Italian author Italo Calvino is considered a master of metafiction, a genre of writing in which the author breaks the fourth wall to discuss the act of writing itself. For Calvino, metafiction is a way of exploring the nature of reality and the ways in which stories can shape our perceptions of the world. His novels often incorporate playful, labyrinthine structures that play with the boundaries between reality and fiction. In “If on a winter’s night a traveler,” for example, the reader is constantly interrupted by meta-level discussions of the act of reading and the nature of storytelling.

Needless to say, language models such as GPT-3 have their detractors. They tend to be quite good with some prompts, but produce rather strange responses to others, particularly if the prompt has some inconsistent or nonsensical information.

In any event, these developments are raising some interesting questions as to how close we are to real artificial general intelligence [Economist]. As Australian cognitive scientist David Chalmers penned in April 2022, shortly after OpenAI released the CPT-3 software [NY Times],

What fascinates me about GPT-3 is that it suggests a potential mindless path to artificial general intelligence. … It is just analyzing statistics of language. But to do this really well, some capacities of general intelligence are needed, and GPT-3 develops glimmers of them.

A 2011 Time article featured an interview with futurist Ray Kurzweil, who has predicted an era (he estimated by 2045) when machine intelligence will meet, then transcend human intelligence [Time]. Such future intelligent systems will then design even more powerful technology, resulting in a dizzying advance that we can only dimly foresee at the present time [Book].

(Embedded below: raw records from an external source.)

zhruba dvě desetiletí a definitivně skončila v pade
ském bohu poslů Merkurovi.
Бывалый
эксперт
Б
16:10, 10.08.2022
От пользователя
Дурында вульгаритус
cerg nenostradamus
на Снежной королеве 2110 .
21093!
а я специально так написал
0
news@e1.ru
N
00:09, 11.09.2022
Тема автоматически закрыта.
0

Futurists such as Kurzweil certainly have their skeptics and detractors. But even setting aside technical questions, there are solid reasons to be concerned about the potential societal, legal, financial and ethical challenges of machine intelligence, as exhibited by the current backlash against science, technology and “elites.” As Kevin Roose writes in the New York Times, “We’re in a golden age of progress in artificial intelligence. It’s time to start taking its potential and risks seriously.”

However these disputes are settled, it is clear that in our headlong rush to explore technologies such as machine learning, artificial intelligence and robotics, we must find a way to humanely deal with those whose lives and livelihoods will be affected by these technologies. The very fabric of society may hang in the balance.